Text segment:
————
I think that the template-specialised bitwise_compare implementations:

template <>
struct bitwise_compare_impl<4> {
  __host__ __device__ inline static bool compare(char const* lhs, char const* rhs)
  {
    return *reinterpret_cast<uint32_t const*>(lhs) == *reinterpret_cast<uint32_t const*>(rhs);
  }
};

template <>
struct bitwise_compare_impl<8> {
  __host__ __device__ inline static bool compare(char const* lhs, char const* rhs)
  {
    return *reinterpret_cast<uint64_t const*>(lhs) == *reinterpret_cast<uint64_t const*>(rhs);
  }
};

are invoking UB since there is no requirement that the char * pointer inputs have enough alignment to be cast to uint64_t *.

are invoking UB since there is no requirement that the char * pointer inputs have enough alignment to be cast to uint64_t *

In general, yes, but we control all of the addresses that are passed to bitwise_compare and can guarantee their alignment. We should only ever be comparing either an address in the storage of the container (which is already aligned), the empty sentinel value, or some user-provided value.
————
Dataset records:
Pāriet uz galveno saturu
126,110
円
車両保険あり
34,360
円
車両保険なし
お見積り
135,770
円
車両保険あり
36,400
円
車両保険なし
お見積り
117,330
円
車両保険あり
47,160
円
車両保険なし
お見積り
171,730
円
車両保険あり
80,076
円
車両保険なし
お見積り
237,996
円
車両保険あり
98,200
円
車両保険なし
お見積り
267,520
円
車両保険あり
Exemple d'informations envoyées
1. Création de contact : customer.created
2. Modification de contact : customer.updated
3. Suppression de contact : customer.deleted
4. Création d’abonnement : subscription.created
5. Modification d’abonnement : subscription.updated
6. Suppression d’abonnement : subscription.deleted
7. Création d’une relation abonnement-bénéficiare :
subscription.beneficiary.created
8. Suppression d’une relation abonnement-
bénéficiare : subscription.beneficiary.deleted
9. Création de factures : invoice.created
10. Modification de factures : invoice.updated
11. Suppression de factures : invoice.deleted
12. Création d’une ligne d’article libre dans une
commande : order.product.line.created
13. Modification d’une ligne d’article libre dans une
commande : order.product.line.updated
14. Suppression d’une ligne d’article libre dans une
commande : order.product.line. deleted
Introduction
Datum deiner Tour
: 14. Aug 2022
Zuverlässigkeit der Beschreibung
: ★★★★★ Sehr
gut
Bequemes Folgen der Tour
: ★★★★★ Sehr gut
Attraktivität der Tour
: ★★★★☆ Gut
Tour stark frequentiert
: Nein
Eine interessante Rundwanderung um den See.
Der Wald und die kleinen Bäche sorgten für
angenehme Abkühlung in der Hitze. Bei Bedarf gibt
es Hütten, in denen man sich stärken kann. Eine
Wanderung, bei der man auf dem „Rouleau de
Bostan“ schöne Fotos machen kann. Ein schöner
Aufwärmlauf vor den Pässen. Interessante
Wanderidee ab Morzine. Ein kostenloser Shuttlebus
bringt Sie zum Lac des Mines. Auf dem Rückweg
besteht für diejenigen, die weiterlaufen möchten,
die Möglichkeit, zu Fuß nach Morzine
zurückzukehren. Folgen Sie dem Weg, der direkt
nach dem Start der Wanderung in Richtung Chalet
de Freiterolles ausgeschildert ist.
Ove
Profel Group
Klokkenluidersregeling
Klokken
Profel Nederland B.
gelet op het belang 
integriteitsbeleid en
————
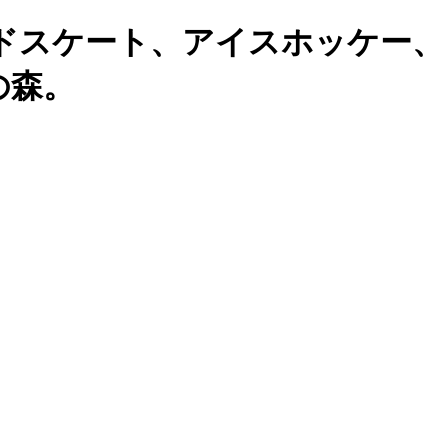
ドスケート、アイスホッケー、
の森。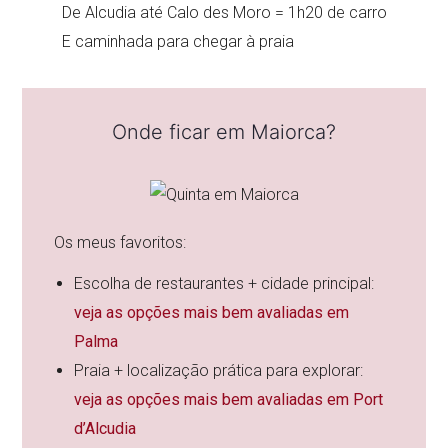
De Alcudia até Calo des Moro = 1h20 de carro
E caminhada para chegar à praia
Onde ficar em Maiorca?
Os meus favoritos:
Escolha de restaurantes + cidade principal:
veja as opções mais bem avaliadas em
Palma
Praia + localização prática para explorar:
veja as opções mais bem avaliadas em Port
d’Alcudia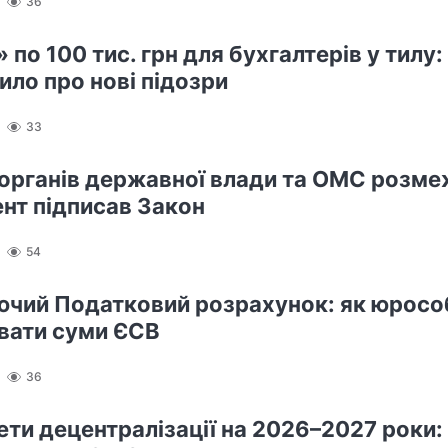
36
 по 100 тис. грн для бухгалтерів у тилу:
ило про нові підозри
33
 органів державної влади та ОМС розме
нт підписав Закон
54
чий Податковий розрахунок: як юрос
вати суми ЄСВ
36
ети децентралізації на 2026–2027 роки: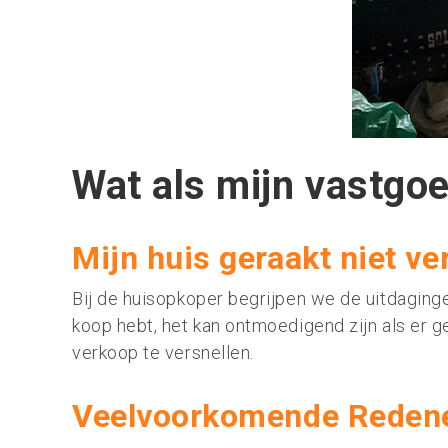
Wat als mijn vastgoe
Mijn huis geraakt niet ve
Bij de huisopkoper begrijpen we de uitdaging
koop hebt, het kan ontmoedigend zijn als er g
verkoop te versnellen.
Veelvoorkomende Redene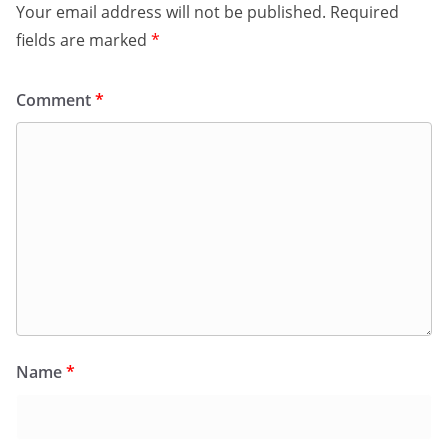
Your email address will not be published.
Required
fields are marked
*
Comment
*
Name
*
————
Aim of the task:
Answer these questions about the bitwise_compare discussion:
1. In the bitwise_compare_impl<4> specialization, what pointer type are lhs and rhs cast to?
2. What is missing that makes the specialized implementations invoke UB, according to the first comment?
3. What three things does the reply say should ever be compared?

Written reply:
1. uint32_t const*
2. There is no requirement that the char * pointer inputs have enough alignment to be cast to uint64_t *.
3. An address in the storage of the container, the empty sentinel value, or some user-provided value.